--- Exercise material Enclosed Below ---

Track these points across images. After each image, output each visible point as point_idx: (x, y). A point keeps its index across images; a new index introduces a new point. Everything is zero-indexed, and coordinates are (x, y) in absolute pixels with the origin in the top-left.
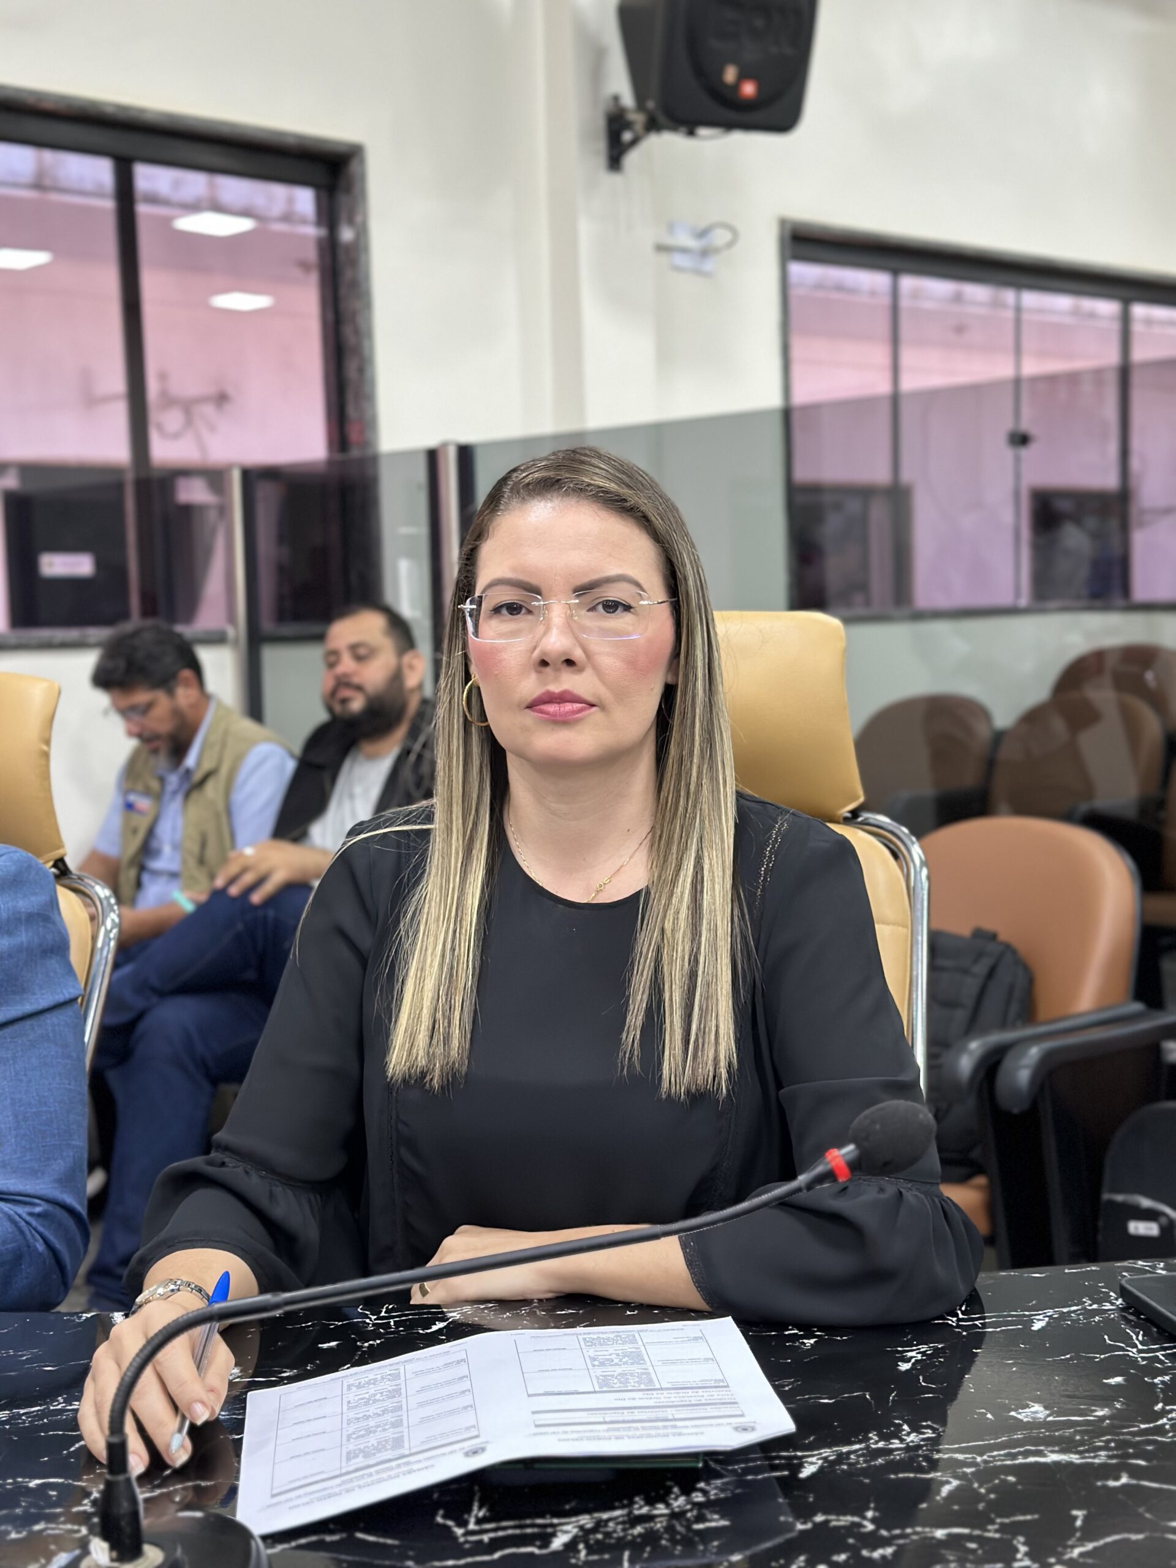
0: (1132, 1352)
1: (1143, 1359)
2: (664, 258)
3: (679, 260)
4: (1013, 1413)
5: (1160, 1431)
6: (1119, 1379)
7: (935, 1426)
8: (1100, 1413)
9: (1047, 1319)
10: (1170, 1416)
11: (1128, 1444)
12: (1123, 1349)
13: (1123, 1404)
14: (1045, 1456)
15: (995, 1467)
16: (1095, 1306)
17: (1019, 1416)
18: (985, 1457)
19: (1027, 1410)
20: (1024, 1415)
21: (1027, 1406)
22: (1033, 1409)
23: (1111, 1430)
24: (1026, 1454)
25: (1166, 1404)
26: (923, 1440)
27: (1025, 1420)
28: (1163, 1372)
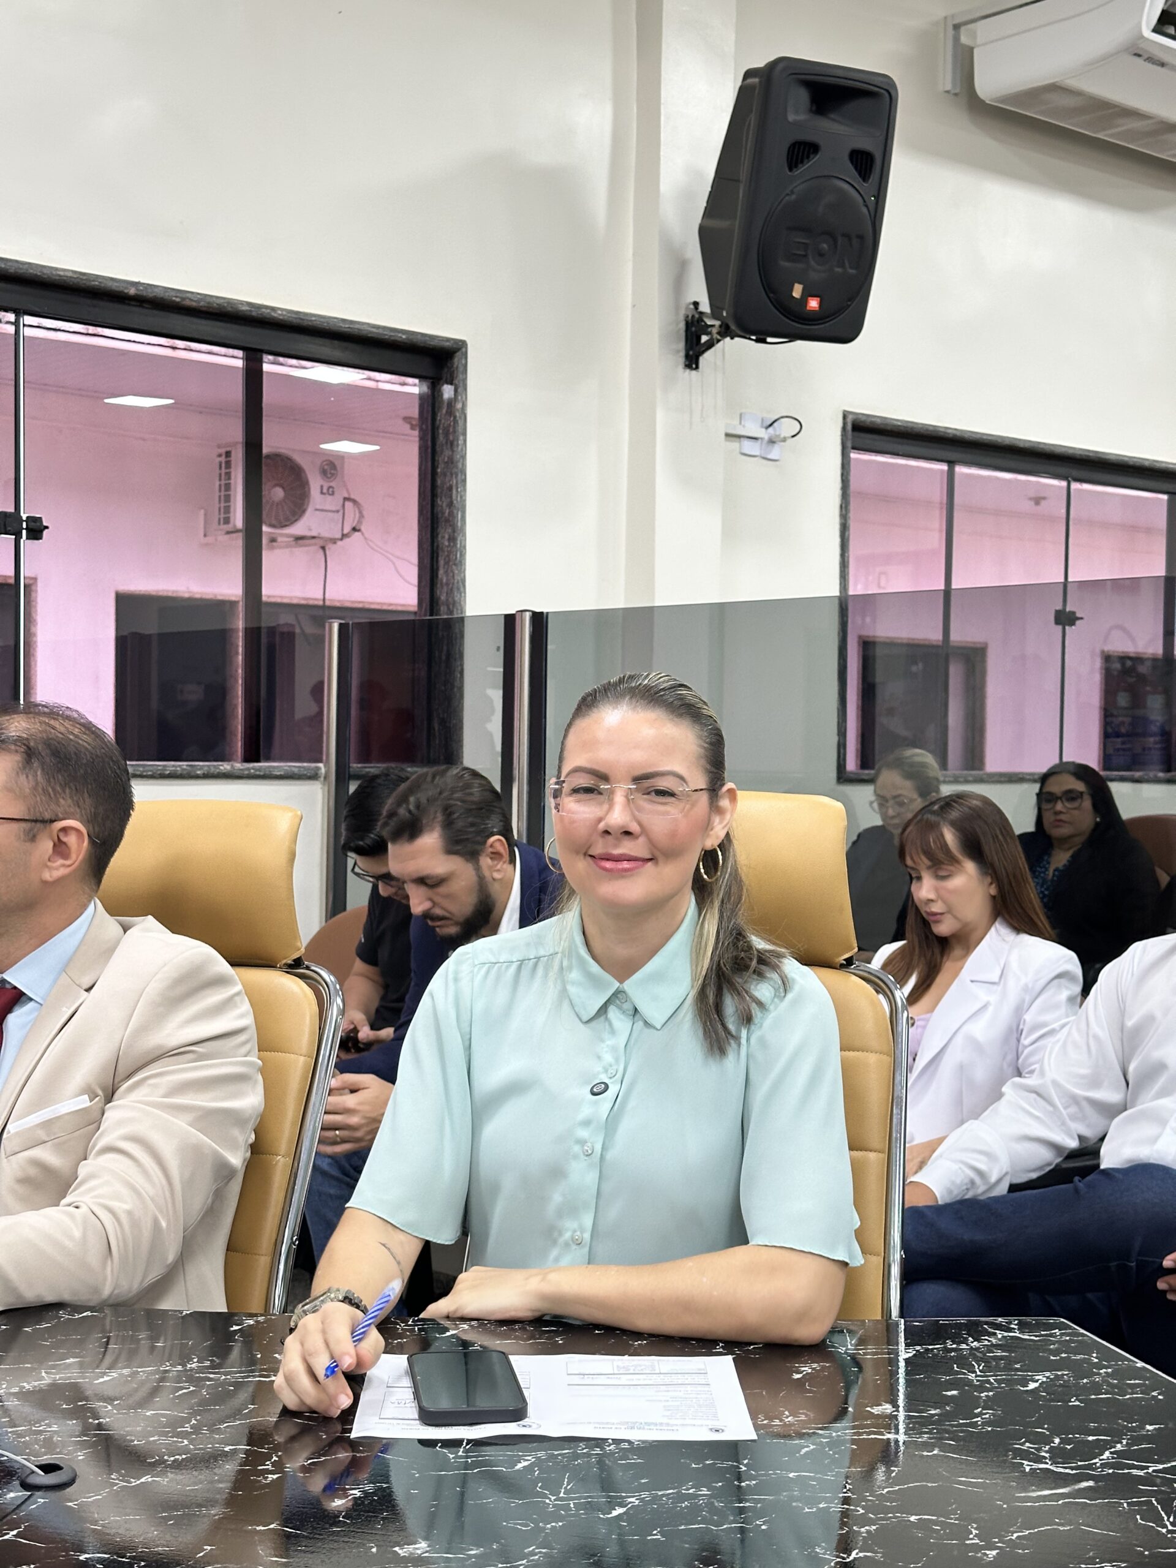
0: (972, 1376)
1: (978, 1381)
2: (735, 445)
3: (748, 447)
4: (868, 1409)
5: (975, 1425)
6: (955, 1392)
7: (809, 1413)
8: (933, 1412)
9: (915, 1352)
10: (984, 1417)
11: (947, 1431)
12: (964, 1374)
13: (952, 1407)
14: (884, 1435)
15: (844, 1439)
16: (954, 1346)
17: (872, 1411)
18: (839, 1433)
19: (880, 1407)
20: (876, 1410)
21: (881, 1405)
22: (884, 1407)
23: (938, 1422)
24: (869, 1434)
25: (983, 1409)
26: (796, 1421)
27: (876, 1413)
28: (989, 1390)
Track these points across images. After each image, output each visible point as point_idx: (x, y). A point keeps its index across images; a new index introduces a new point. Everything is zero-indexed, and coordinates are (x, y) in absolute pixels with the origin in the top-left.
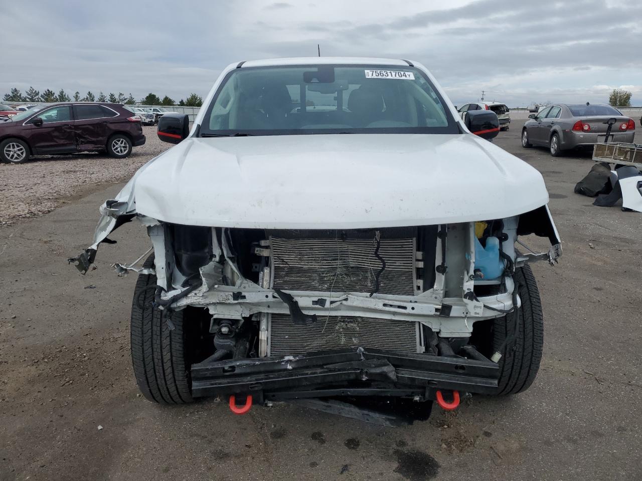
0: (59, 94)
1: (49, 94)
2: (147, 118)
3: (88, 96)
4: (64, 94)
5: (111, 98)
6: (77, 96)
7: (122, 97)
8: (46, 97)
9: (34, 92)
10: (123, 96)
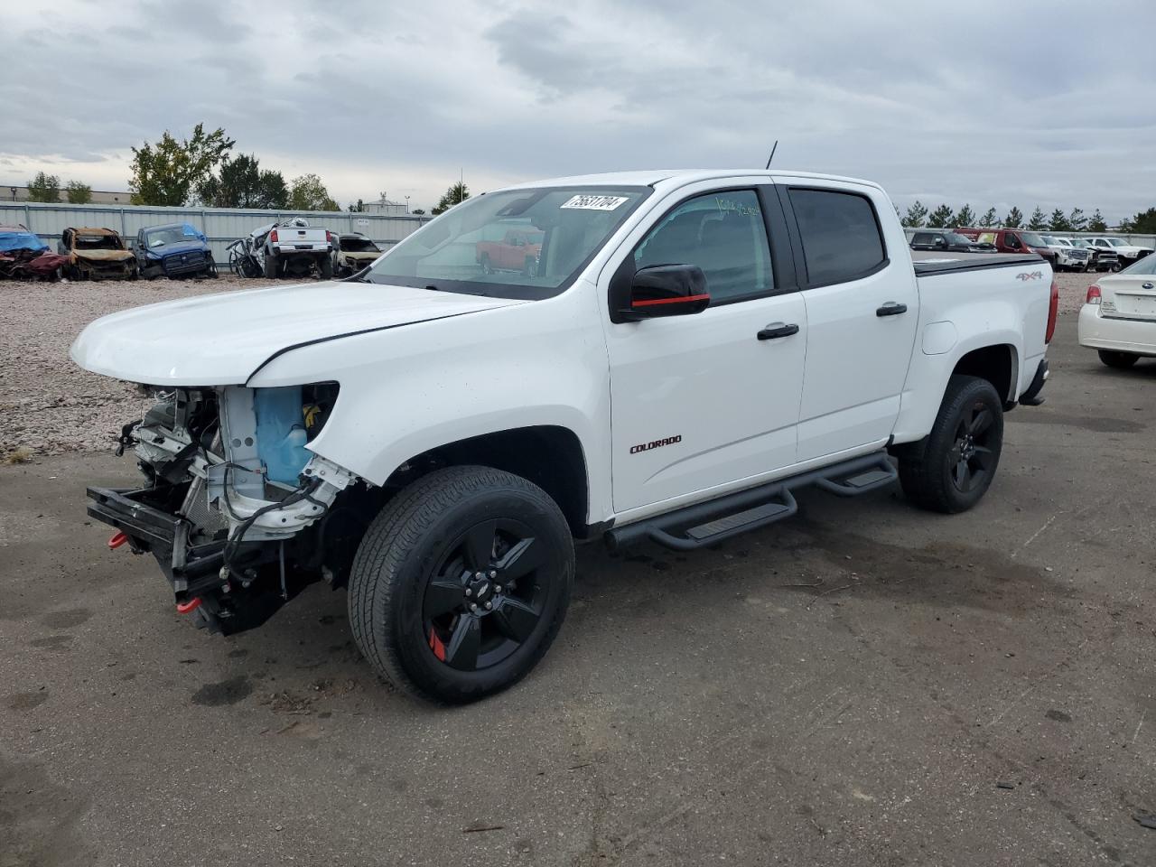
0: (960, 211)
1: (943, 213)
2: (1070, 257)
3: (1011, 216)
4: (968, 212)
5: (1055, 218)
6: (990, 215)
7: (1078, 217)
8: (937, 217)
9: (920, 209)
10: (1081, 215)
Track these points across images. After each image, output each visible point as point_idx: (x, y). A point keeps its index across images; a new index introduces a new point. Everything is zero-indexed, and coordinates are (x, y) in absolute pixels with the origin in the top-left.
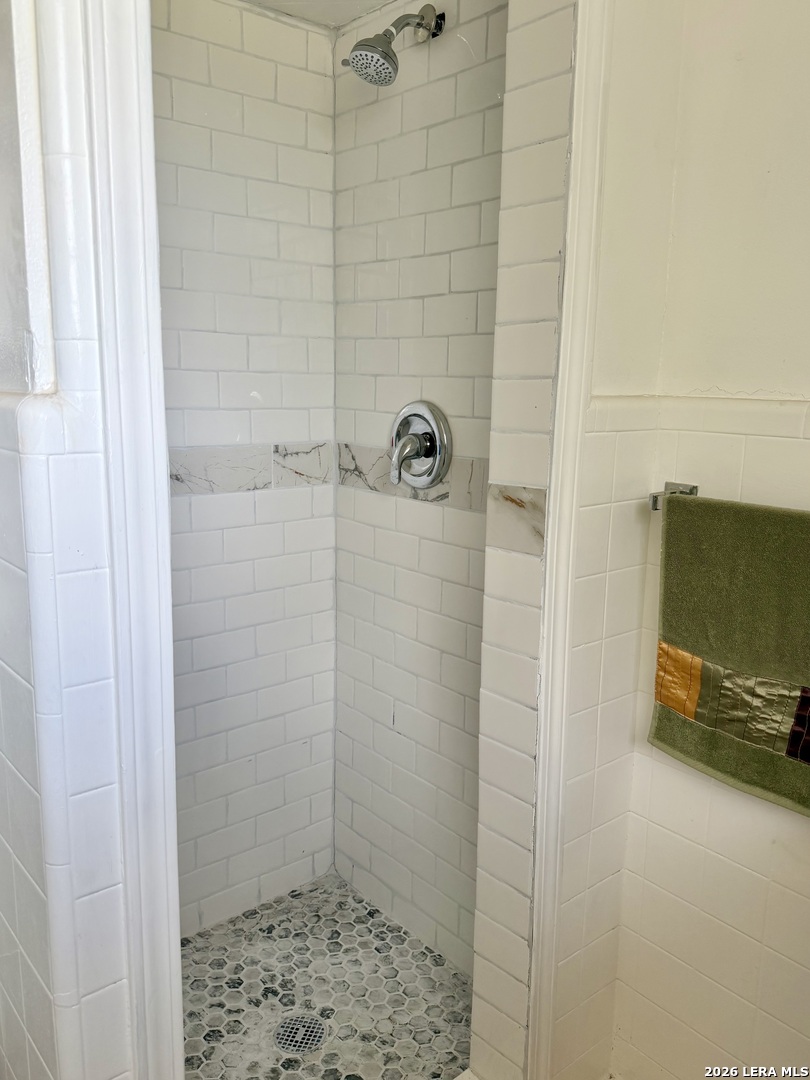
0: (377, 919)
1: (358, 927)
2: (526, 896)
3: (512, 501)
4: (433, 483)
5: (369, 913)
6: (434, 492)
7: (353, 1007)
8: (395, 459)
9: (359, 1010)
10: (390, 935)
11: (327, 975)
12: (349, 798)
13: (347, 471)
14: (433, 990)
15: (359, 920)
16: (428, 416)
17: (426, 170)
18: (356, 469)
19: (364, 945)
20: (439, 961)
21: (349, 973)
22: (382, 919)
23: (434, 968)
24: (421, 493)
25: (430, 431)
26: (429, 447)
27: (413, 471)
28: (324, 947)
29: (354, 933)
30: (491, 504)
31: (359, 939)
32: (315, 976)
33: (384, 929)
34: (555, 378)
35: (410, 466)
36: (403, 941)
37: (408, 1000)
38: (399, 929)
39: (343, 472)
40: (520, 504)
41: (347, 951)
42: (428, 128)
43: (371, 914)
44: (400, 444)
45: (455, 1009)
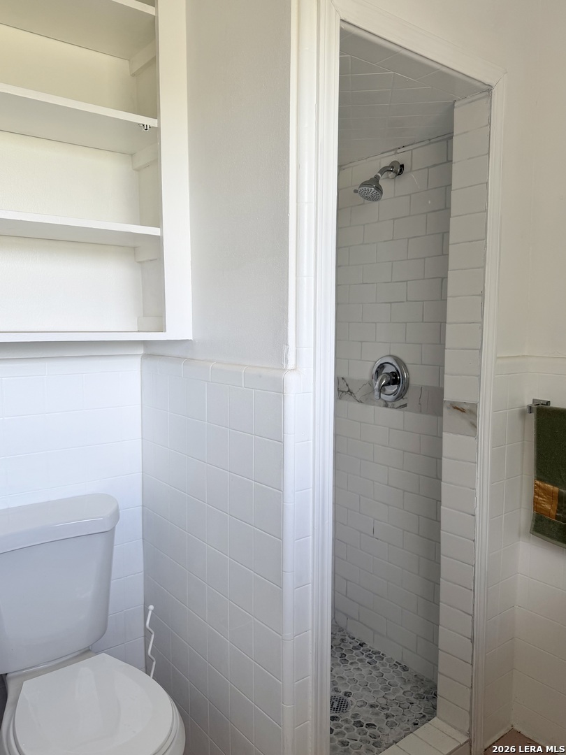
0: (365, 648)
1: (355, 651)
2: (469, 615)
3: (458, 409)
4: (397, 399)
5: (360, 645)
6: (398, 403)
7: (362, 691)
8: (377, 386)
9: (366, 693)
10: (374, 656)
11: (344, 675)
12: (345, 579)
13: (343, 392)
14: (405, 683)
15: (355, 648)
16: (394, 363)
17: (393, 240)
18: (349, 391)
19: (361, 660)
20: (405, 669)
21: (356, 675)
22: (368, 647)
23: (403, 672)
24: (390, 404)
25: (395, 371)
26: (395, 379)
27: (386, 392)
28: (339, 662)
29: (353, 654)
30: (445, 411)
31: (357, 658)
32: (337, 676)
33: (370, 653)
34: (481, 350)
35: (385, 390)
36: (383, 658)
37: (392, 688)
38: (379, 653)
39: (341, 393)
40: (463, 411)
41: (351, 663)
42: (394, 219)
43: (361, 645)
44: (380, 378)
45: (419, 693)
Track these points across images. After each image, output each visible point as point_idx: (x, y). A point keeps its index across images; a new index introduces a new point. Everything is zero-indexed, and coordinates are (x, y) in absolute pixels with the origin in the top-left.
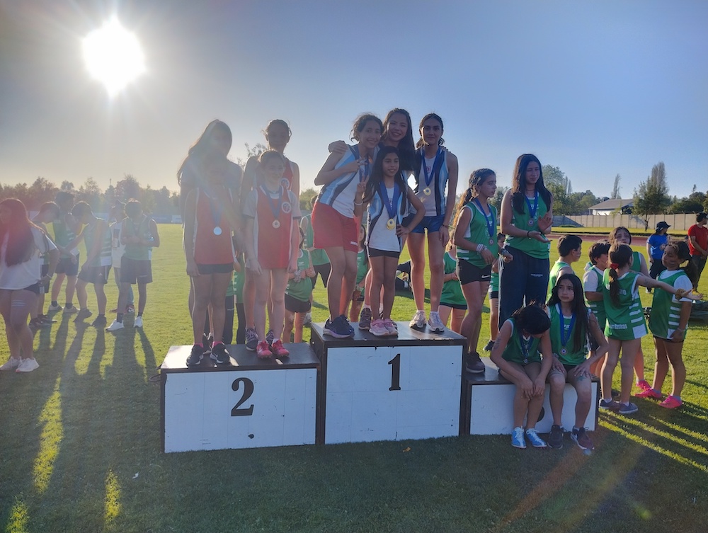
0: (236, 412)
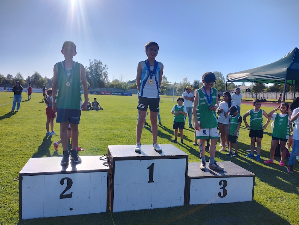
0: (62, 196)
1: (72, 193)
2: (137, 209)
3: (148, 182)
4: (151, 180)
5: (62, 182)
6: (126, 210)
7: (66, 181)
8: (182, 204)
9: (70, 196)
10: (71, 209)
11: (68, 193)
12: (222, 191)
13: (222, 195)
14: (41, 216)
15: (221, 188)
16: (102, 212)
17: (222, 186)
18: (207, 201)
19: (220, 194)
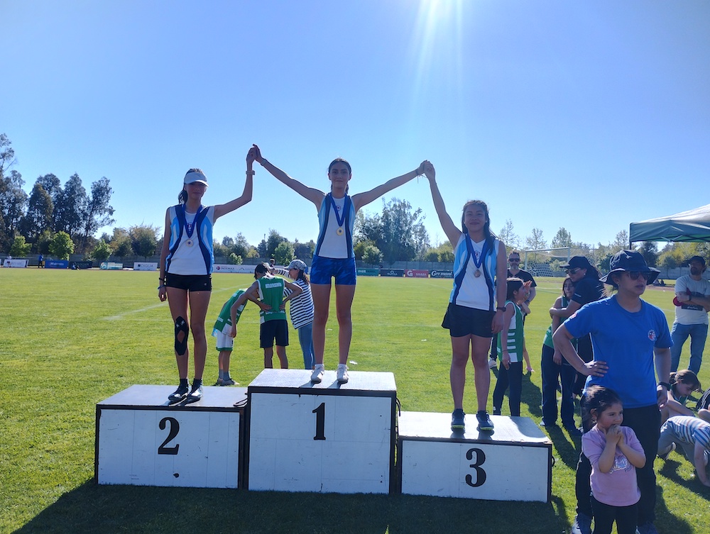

--- End of Enclosed Exercise material ---

What you should do =
Reproduce all the material exactly, omitting images.

Answer to this task =
Track these points across images. After each image, output each visible point as point_idx: (x, y). A point keeps its index across images; a new index introduces a new point. Everything is zero-indexed, and coordinates are (x, y) in absolute pixels with the origin in the top-left.
0: (1132, 1352)
1: (1143, 1359)
2: (664, 258)
3: (679, 260)
4: (1013, 1413)
5: (1160, 1431)
6: (1119, 1379)
7: (935, 1426)
8: (1100, 1413)
9: (1047, 1319)
10: (1170, 1416)
11: (1128, 1444)
12: (1123, 1349)
13: (1123, 1404)
14: (1045, 1456)
15: (995, 1467)
16: (1095, 1306)
17: (1019, 1416)
18: (985, 1457)
19: (1027, 1410)
20: (1024, 1415)
21: (1027, 1406)
22: (1033, 1409)
23: (1111, 1430)
24: (1026, 1454)
25: (1166, 1404)
26: (923, 1440)
27: (1025, 1420)
28: (1163, 1372)
0: (972, 1376)
1: (978, 1381)
2: (735, 445)
3: (748, 447)
4: (868, 1409)
5: (975, 1425)
6: (955, 1392)
7: (809, 1413)
8: (933, 1412)
9: (915, 1352)
10: (984, 1417)
11: (947, 1431)
12: (964, 1374)
13: (952, 1407)
14: (884, 1435)
15: (844, 1439)
16: (954, 1346)
17: (872, 1411)
18: (839, 1433)
19: (880, 1407)
20: (876, 1410)
21: (881, 1405)
22: (884, 1407)
23: (938, 1422)
24: (869, 1434)
25: (983, 1409)
26: (796, 1421)
27: (876, 1413)
28: (989, 1390)
Track these points across images. After each image, output each visible point as point_idx: (x, y). A point keeps its index across images; a new index introduces a new point. Everything is zero-indexed, and coordinates are (x, y) in absolute pixels with the origin in the top-left.
0: (59, 94)
1: (49, 94)
2: (147, 118)
3: (88, 96)
4: (64, 94)
5: (111, 98)
6: (77, 96)
7: (122, 97)
8: (46, 97)
9: (34, 92)
10: (123, 96)
0: (960, 211)
1: (943, 213)
2: (1070, 257)
3: (1011, 216)
4: (968, 212)
5: (1055, 218)
6: (990, 215)
7: (1078, 217)
8: (937, 217)
9: (920, 209)
10: (1081, 215)
Track these points across images. After each image, output each visible point as point_idx: (x, y). A point keeps its index across images; a new index introduces a new point. Everything is zero-indexed, and coordinates are (x, y) in absolute pixels with the origin in the top-left.
0: (377, 919)
1: (358, 927)
2: (526, 896)
3: (512, 501)
4: (433, 483)
5: (369, 913)
6: (434, 492)
7: (353, 1007)
8: (395, 459)
9: (359, 1010)
10: (390, 935)
11: (327, 975)
12: (349, 798)
13: (347, 471)
14: (433, 990)
15: (359, 920)
16: (428, 416)
17: (426, 170)
18: (356, 469)
19: (364, 945)
20: (439, 961)
21: (349, 973)
22: (382, 919)
23: (434, 968)
24: (421, 493)
25: (430, 431)
26: (429, 447)
27: (413, 471)
28: (324, 947)
29: (354, 933)
30: (491, 504)
31: (359, 939)
32: (315, 976)
33: (384, 929)
34: (555, 378)
35: (410, 466)
36: (403, 941)
37: (408, 1000)
38: (399, 929)
39: (343, 472)
40: (520, 504)
41: (347, 951)
42: (428, 128)
43: (371, 914)
44: (400, 444)
45: (455, 1009)
0: (365, 648)
1: (355, 651)
2: (469, 615)
3: (458, 409)
4: (397, 399)
5: (360, 645)
6: (398, 403)
7: (362, 691)
8: (377, 386)
9: (366, 693)
10: (374, 656)
11: (344, 675)
12: (345, 579)
13: (343, 392)
14: (405, 683)
15: (355, 648)
16: (394, 363)
17: (393, 240)
18: (349, 391)
19: (361, 660)
20: (405, 669)
21: (356, 675)
22: (368, 647)
23: (403, 672)
24: (390, 404)
25: (395, 371)
26: (395, 379)
27: (386, 392)
28: (339, 662)
29: (353, 654)
30: (445, 411)
31: (357, 658)
32: (337, 676)
33: (370, 653)
34: (481, 350)
35: (385, 390)
36: (383, 658)
37: (392, 688)
38: (379, 653)
39: (341, 393)
40: (463, 411)
41: (351, 663)
42: (394, 219)
43: (361, 645)
44: (380, 378)
45: (419, 693)
Track these points across images. After each image, output each visible point as point_idx: (x, y). A point keeps its index across images; a new index introduces a new point. Everything is zero-indexed, and coordinates are (x, y) in absolute pixels with the origin in the top-left.
0: (236, 412)
0: (62, 196)
1: (72, 193)
2: (137, 209)
3: (148, 182)
4: (151, 180)
5: (62, 182)
6: (126, 210)
7: (66, 181)
8: (182, 204)
9: (70, 196)
10: (71, 209)
11: (68, 193)
12: (222, 191)
13: (222, 195)
14: (41, 216)
15: (221, 188)
16: (102, 212)
17: (222, 186)
18: (207, 201)
19: (220, 194)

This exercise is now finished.